Thursday, February 14, 2008

Metaprogramming in Grails

Groovy is a swing-and-a-miss. It will go down like OS/2 did. People will say "man that Groovy language was so good, I don't know why it didn't catch on." Here's an example of why it is a fail.

I was reading this article on developerWorks about GORM, the OR framework in Grails. Like everything else in Grails, it is "inspired" by Ruby on Rails. In this case GORM was inspired by ActiveRecord. In GORM here is an association:

class Airline {
static hasMany = [trip:Trip]

String name
String url
String frequentFlyer
String notes
}

Compare this to the same thing in Rails

class Airline < ActiveRecord::Base
has_many :trips
end

Forget the explicit listing of fields for a minute, concentrate on the has-many notation used by both frameworks. In Grails, you have a static field that has a special name. In ActiveRecord you use a meta-API or macro (or whatever you want to call it) to dynamically add methods to each instance of Airline. Grails accomplishes the same thing, but it is much more of a hack. You just happen to have a static field that has a special name.

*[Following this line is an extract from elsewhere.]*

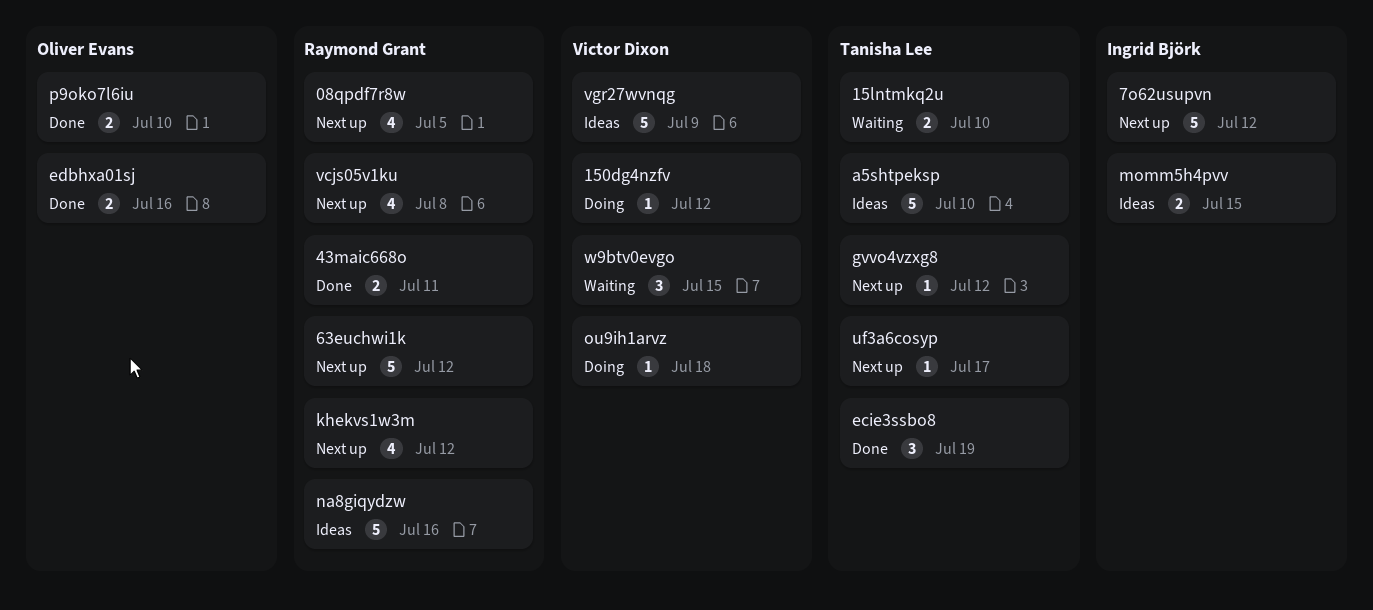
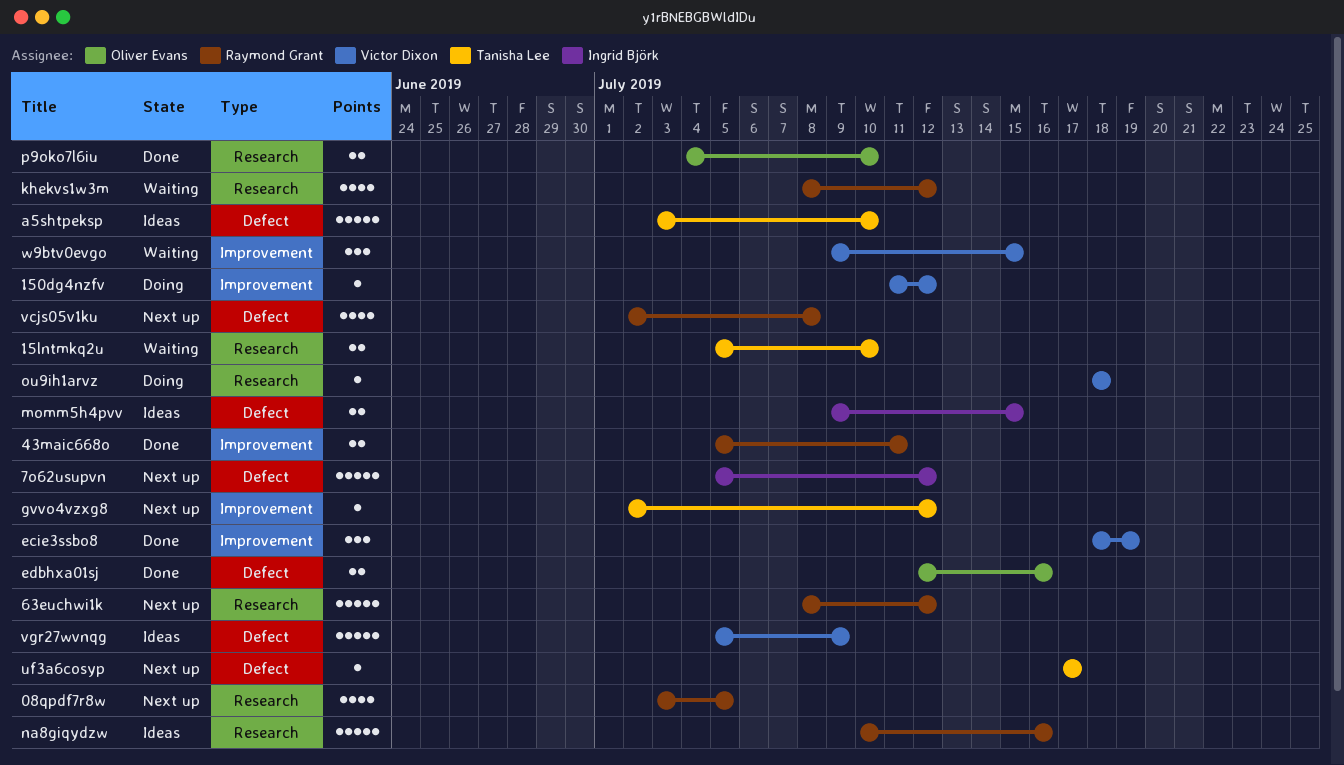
ecie3ssbo8, owner: Tanisha Lee -> Victor Dixon
khekvs1w3m, status: Next up -> Waiting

It just feels like "wow that feature is cool, we can't do it the same way ... but we can hack something together that is pretty close!" Just seems like Groovy comes up short.

4 comments:

Baz said...

[Pedant] In Rails the convention is:

has_many :trips

which reads better, as well.

Unknown said...

@baz Yes you are right. I corrected it as such.

Unknown said...

On the "hack"issue... I'm no expert in Groovy (or in Ruby for that matter!) but it seems like you should be able to do things more like how ActiveRecord does it. Obviously your object needs to extend a base class, or just call a static method on it directly. You would have to use the naming convention to go from trips => Trip.class essentially.

So maybe it is not a failure on the language, just a choice by the GORM developers that looks like a hack to me (even if it is not.) It still does not bode well for Groovy IMO. If Rails would have been similarly written, it would not have been good for the Ruby language either. The success of Rails has brought a lot of people to Ruby.

Anonymous said...

Seems fairly shallow to condemn an up and coming framework based on one small aspect of it's OR mapping.